I spent a little quality time in the cgbvb archives last night, and thought I’d dredge up the entry below. It’s a nice example of the kind of seriality that Kathleen was talking about, and also highlights for me the kinds of serendipity that online scholarship is capable of. Sadly, the blogosphere isn’t quite the metonymy machine that it used to be, but this summer, I’ve been feeding data from my desktop and my iPad into Instapaper, and I’m finding that the same kinds of patterns emerge.

I also found out that at some point, for a while anyway, I was ending blog entries with “Snip, snap, snout.” I don’t have any recollection what that was about.

[This entry is a little more impressive with all of the links that I originally included, but now that they’re mostly dead and gone, I went ahead and scraped them. Dead links are not as impressive.]

 


“So that’s how it works!”
Collin vs Blog, 18 September 2006

I have a folder on my desktop that I’ve been gradually filling for almost two years now. I probably add something once a month or so. Maybe I’ll pull something off of a delicious bookmark, or I’ll see a link to a pdf through Bloglines, and just dump it in.

So anyway, I didn’t have a “next” thing to read about 10 days ago, so I went into that folder and grabbed a pdf. Turns out it was James Moody’s “The Structure of a Social Science Collaboration Network: Disciplinary Cohesion from 1963 to 1999.” I read it right before I left for Jeff & Jenny’s wedding, so I marked it up some with the intent of bookblogging it. Before I could do so, I was browsing my blog stats, and found some visits from a site I hadn’t seen before, and followed the link, coincidentally enough, to the page of a grad student who’s working with Moody.

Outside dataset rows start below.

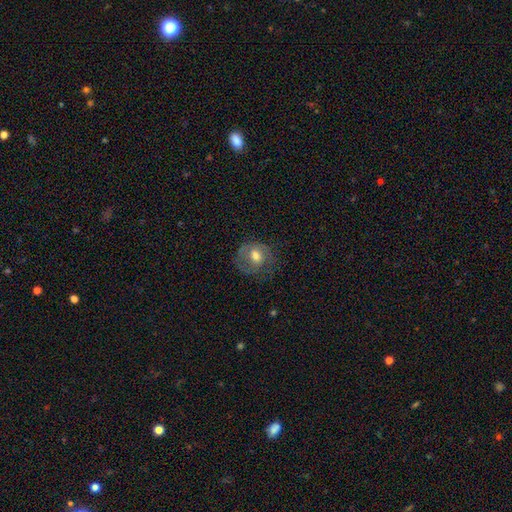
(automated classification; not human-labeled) Q: Smooth or featured?
A: smooth (51%); runner-up: featured or disk (40%)
Q: How rounded?
A: round (72%); runner-up: in between (27%)
Q: Merging?
A: none (57%); runner-up: minor disturbance (24%)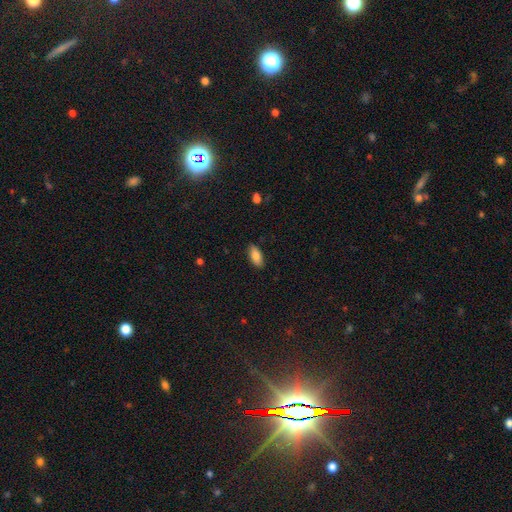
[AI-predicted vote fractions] This appears to be a smooth galaxy with no disk features (84%) that is in between round and cigar-shaped (88%). Merging: none (86%).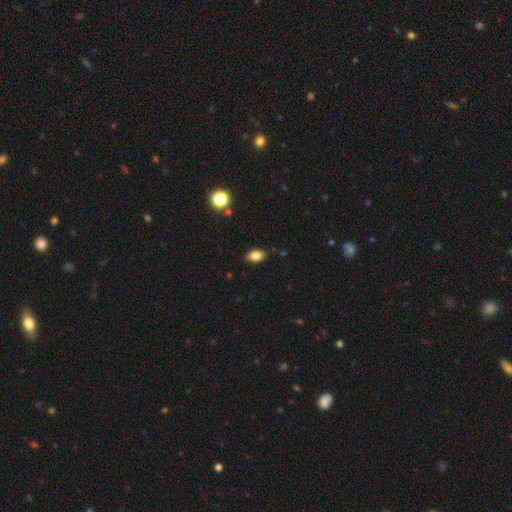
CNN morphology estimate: Smooth or featured? Predicted: smooth (p=0.83). How rounded? Predicted: in between (p=0.88). Merging? Predicted: none (p=0.85).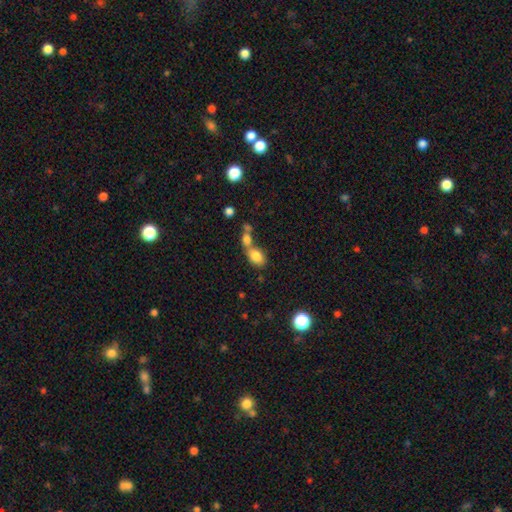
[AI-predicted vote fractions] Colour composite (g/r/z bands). It shows a smooth galaxy with no disk features (81%) that is in between round and cigar-shaped (81%). Merging: merger (55%).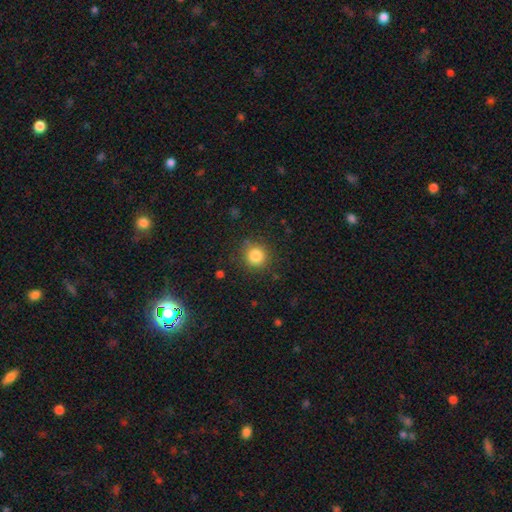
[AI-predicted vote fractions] Overall: smooth (83%). How rounded: round (92%). Merging: none (86%).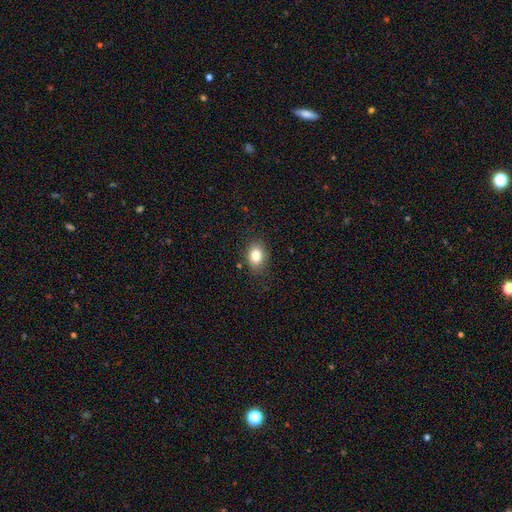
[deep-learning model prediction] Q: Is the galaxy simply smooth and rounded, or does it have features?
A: smooth — 83%.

Which was enough to send me browsing through the various pages associated with the Sociology department at Ohio State, including Moody’s, which took me to the page for his course on Theories of Social Action. And although there are lots of texts both there and on other pages that ended up in that desktop folder of mine, the one that happened to catch my eye was Mustafa Emirbayer’s “Manifesto for a Relational Sociology” (JSTOR), which of course I’ve now read and intend to bookblog as well.

And in the works cited for Emirbayer’s essay, I happened to see an entry from David Kaufer, whose Rhetoric and the Arts of Design I’m a fan of. And it turns out that he and Kathleen Carley wrote an essay on semantic connectivity back in 1993, which of course is next on my list and will be bookblogged once I do. But the emphasis on relational sociology (as opposed to sociologies that assume substance) in Emirbayer’s essay connects for me with Latour (whom Emirbayer cites), which is close to the top of my brainpile thanks to Jenny’s post.

But it’s Debbie’s post, along with the comment about verbing rhetoric, that reminds me that I need to go back and dig up Michel Serres’ stuff about philosophy that would focus primarily not on nouns or verbs, but rather on prepositions. And the appeal for me of the word pre/position, as something both that is relational and that precedes the stasis of positioning, clicks together pretty nicely with Massumi (whom Debbie also mentions) and Jenny both.

That it inches me closer to the things I want to say, by this point, is almost gravy. That’s how it works.